━━━━━ Task inputs ━━━━━

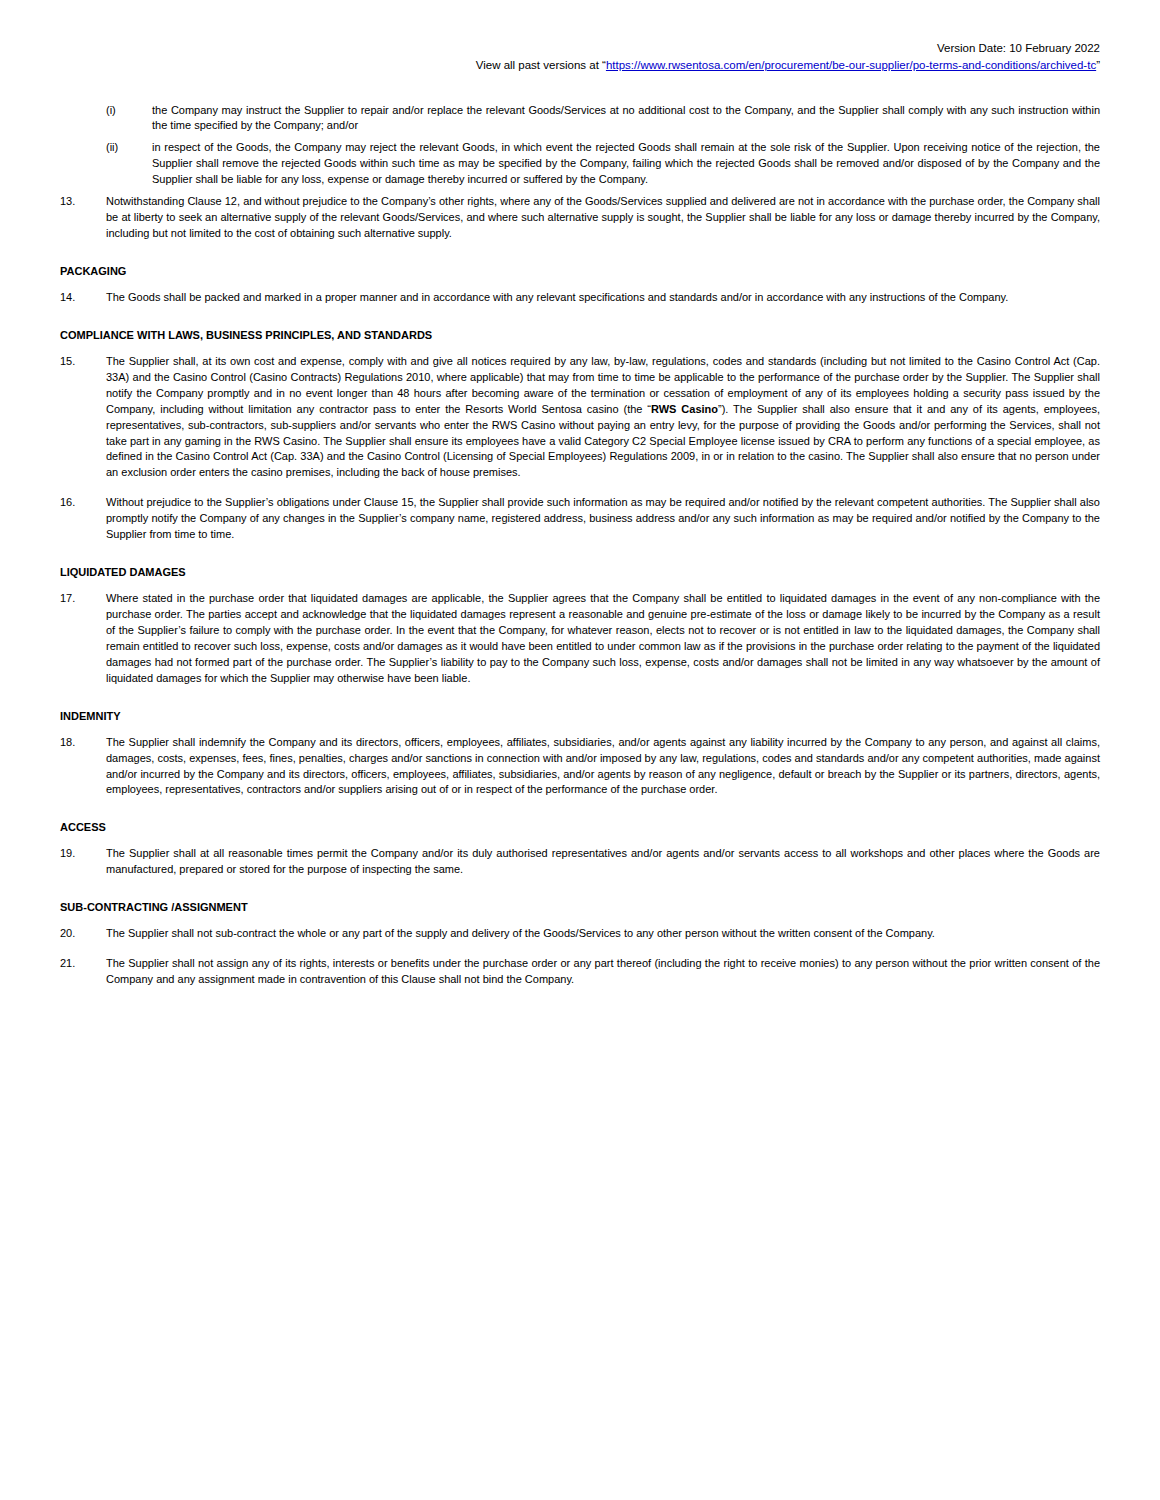Version Date: 10 February 2022
View all past versions at “https://www.rwsentosa.com/en/procurement/be-our-supplier/po-terms-and-conditions/archived-tc”
(i)
the Company may instruct the Supplier to repair and/or replace the relevant Goods/Services at no additional cost to the Company, and the Supplier shall comply with any such instruction within the time specified by the Company; and/or
(ii)
in respect of the Goods, the Company may reject the relevant Goods, in which event the rejected Goods shall remain at the sole risk of the Supplier. Upon receiving notice of the rejection, the Supplier shall remove the rejected Goods within such time as may be specified by the Company, failing which the rejected Goods shall be removed and/or disposed of by the Company and the Supplier shall be liable for any loss, expense or damage thereby incurred or suffered by the Company.
13.
Notwithstanding Clause 12, and without prejudice to the Company’s other rights, where any of the Goods/Services supplied and delivered are not in accordance with the purchase order, the Company shall be at liberty to seek an alternative supply of the relevant Goods/Services, and where such alternative supply is sought, the Supplier shall be liable for any loss or damage thereby incurred by the Company, including but not limited to the cost of obtaining such alternative supply.
Packaging
14.
The Goods shall be packed and marked in a proper manner and in accordance with any relevant specifications and standards and/or in accordance with any instructions of the Company.
Compliance with Laws, Business Principles, and Standards
15.
The Supplier shall, at its own cost and expense, comply with and give all notices required by any law, by-law, regulations, codes and standards (including but not limited to the Casino Control Act (Cap. 33A) and the Casino Control (Casino Contracts) Regulations 2010, where applicable) that may from time to time be applicable to the performance of the purchase order by the Supplier. The Supplier shall notify the Company promptly and in no event longer than 48 hours after becoming aware of the termination or cessation of employment of any of its employees holding a security pass issued by the Company, including without limitation any contractor pass to enter the Resorts World Sentosa casino (the “RWS Casino”). The Supplier shall also ensure that it and any of its agents, employees, representatives, sub-contractors, sub-suppliers and/or servants who enter the RWS Casino without paying an entry levy, for the purpose of providing the Goods and/or performing the Services, shall not take part in any gaming in the RWS Casino. The Supplier shall ensure its employees have a valid Category C2 Special Employee license issued by CRA to perform any functions of a special employee, as defined in the Casino Control Act (Cap. 33A) and the Casino Control (Licensing of Special Employees) Regulations 2009, in or in relation to the casino. The Supplier shall also ensure that no person under an exclusion order enters the casino premises, including the back of house premises.
16.
Without prejudice to the Supplier’s obligations under Clause 15, the Supplier shall provide such information as may be required and/or notified by the relevant competent authorities. The Supplier shall also promptly notify the Company of any changes in the Supplier’s company name, registered address, business address and/or any such information as may be required and/or notified by the Company to the Supplier from time to time.
Liquidated Damages
17.
Where stated in the purchase order that liquidated damages are applicable, the Supplier agrees that the Company shall be entitled to liquidated damages in the event of any non-compliance with the purchase order. The parties accept and acknowledge that the liquidated damages represent a reasonable and genuine pre-estimate of the loss or damage likely to be incurred by the Company as a result of the Supplier’s failure to comply with the purchase order. In the event that the Company, for whatever reason, elects not to recover or is not entitled in law to the liquidated damages, the Company shall remain entitled to recover such loss, expense, costs and/or damages as it would have been entitled to under common law as if the provisions in the purchase order relating to the payment of the liquidated damages had not formed part of the purchase order. The Supplier’s liability to pay to the Company such loss, expense, costs and/or damages shall not be limited in any way whatsoever by the amount of liquidated damages for which the Supplier may otherwise have been liable.
Indemnity
18.
The Supplier shall indemnify the Company and its directors, officers, employees, affiliates, subsidiaries, and/or agents against any liability incurred by the Company to any person, and against all claims, damages, costs, expenses, fees, fines, penalties, charges and/or sanctions in connection with and/or imposed by any law, regulations, codes and standards and/or any competent authorities, made against and/or incurred by the Company and its directors, officers, employees, affiliates, subsidiaries, and/or agents by reason of any negligence, default or breach by the Supplier or its partners, directors, agents, employees, representatives, contractors and/or suppliers arising out of or in respect of the performance of the purchase order.
Access
19.
The Supplier shall at all reasonable times permit the Company and/or its duly authorised representatives and/or agents and/or servants access to all workshops and other places where the Goods are manufactured, prepared or stored for the purpose of inspecting the same.
Sub-Contracting /Assignment
20.
The Supplier shall not sub-contract the whole or any part of the supply and delivery of the Goods/Services to any other person without the written consent of the Company.
21.
The Supplier shall not assign any of its rights, interests or benefits under the purchase order or any part thereof (including the right to receive monies) to any person without the prior written consent of the Company and any assignment made in contravention of this Clause shall not bind the Company.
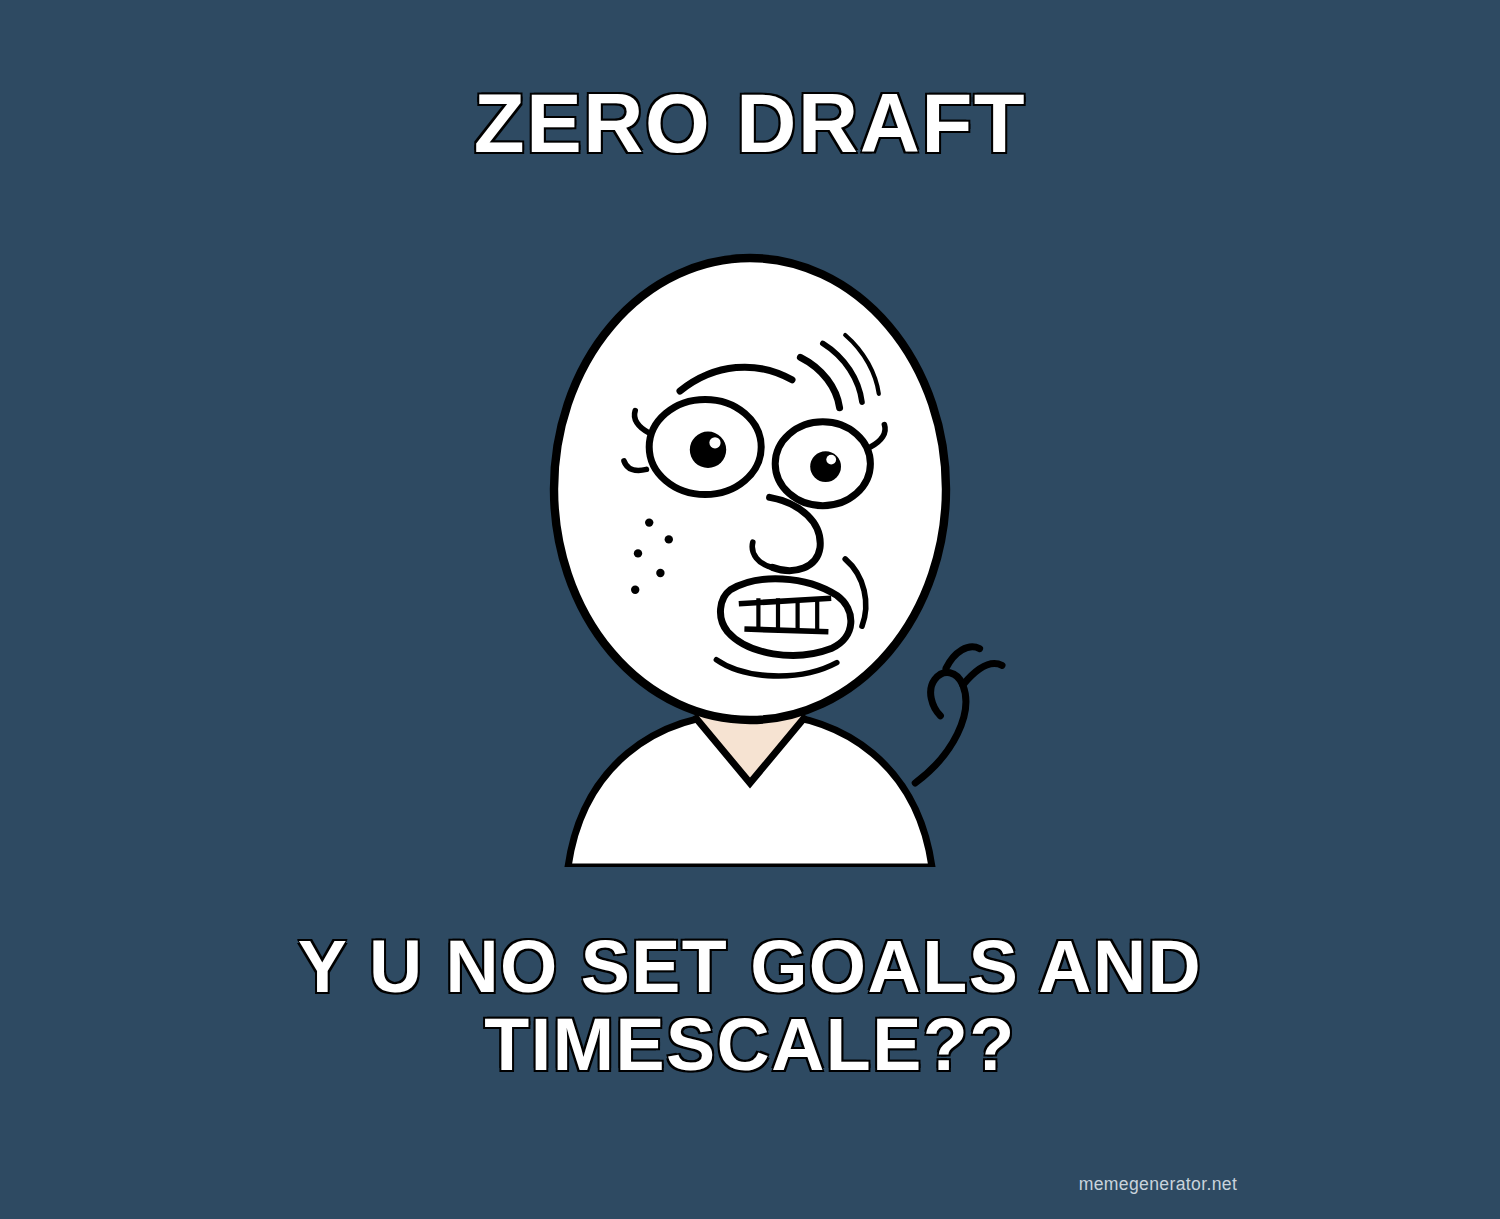Zero Draft
Y U No Set Goals and
Timescale??
memegenerator.net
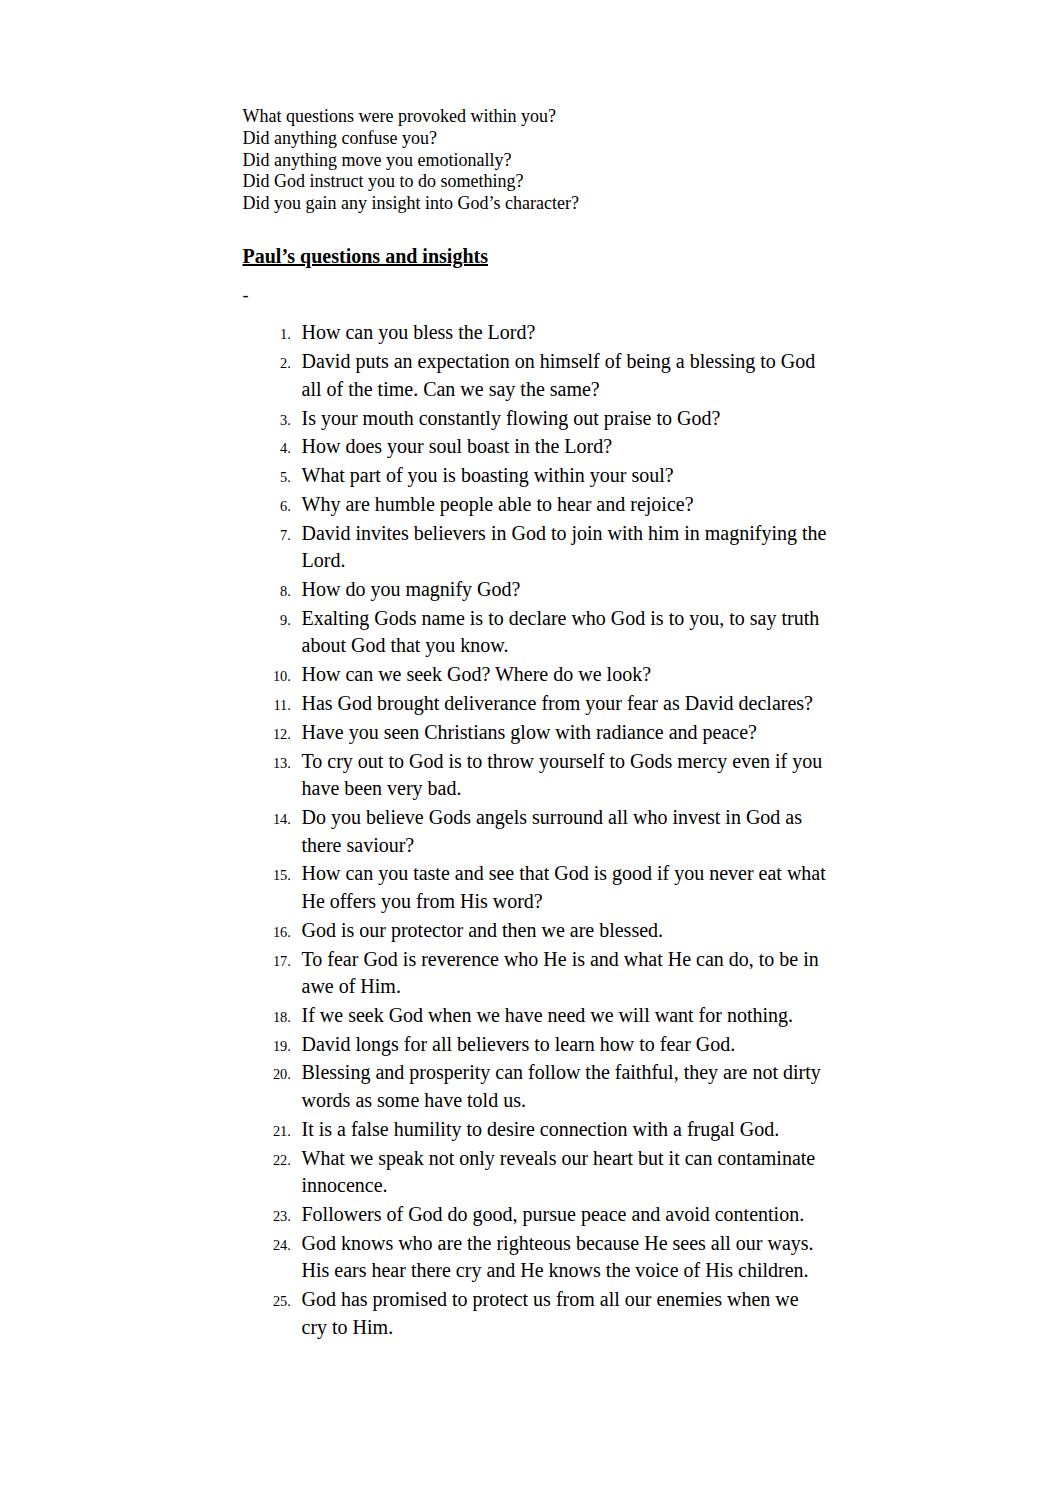What questions were provoked within you?
Did anything confuse you?
Did anything move you emotionally?
Did God instruct you to do something?
Did you gain any insight into God’s character?
Paul’s questions and insights
-
How can you bless the Lord?
David puts an expectation on himself of being a blessing to God all of the time. Can we say the same?
Is your mouth constantly flowing out praise to God?
How does your soul boast in the Lord?
What part of you is boasting within your soul?
Why are humble people able to hear and rejoice?
David invites believers in God to join with him in magnifying the Lord.
How do you magnify God?
Exalting Gods name is to declare who God is to you, to say truth about God that you know.
How can we seek God? Where do we look?
Has God brought deliverance from your fear as David declares?
Have you seen Christians glow with radiance and peace?
To cry out to God is to throw yourself to Gods mercy even if you have been very bad.
Do you believe Gods angels surround all who invest in God as there saviour?
How can you taste and see that God is good if you never eat what He offers you from His word?
God is our protector and then we are blessed.
To fear God is reverence who He is and what He can do, to be in awe of Him.
If we seek God when we have need we will want for nothing.
David longs for all believers to learn how to fear God.
Blessing and prosperity can follow the faithful, they are not dirty words as some have told us.
It is a false humility to desire connection with a frugal God.
What we speak not only reveals our heart but it can contaminate innocence.
Followers of God do good, pursue peace and avoid contention.
God knows who are the righteous because He sees all our ways. His ears hear there cry and He knows the voice of His children.
God has promised to protect us from all our enemies when we cry to Him.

━━━━━

- **The task**: Once you find the line with "Did anything confuse you?" above, print it and every line after it up to and including the line with "Why are humble", exactly as written and nothing else.

- **Answer to the problem**:
Did anything confuse you?
Did anything move you emotionally?
Did God instruct you to do something?
Did you gain any insight into God’s character?
Paul’s questions and insights
-
How can you bless the Lord?
David puts an expectation on himself of being a blessing to God all of the time. Can we say the same?
Is your mouth constantly flowing out praise to God?
How does your soul boast in the Lord?
What part of you is boasting within your soul?
Why are humble people able to hear and rejoice?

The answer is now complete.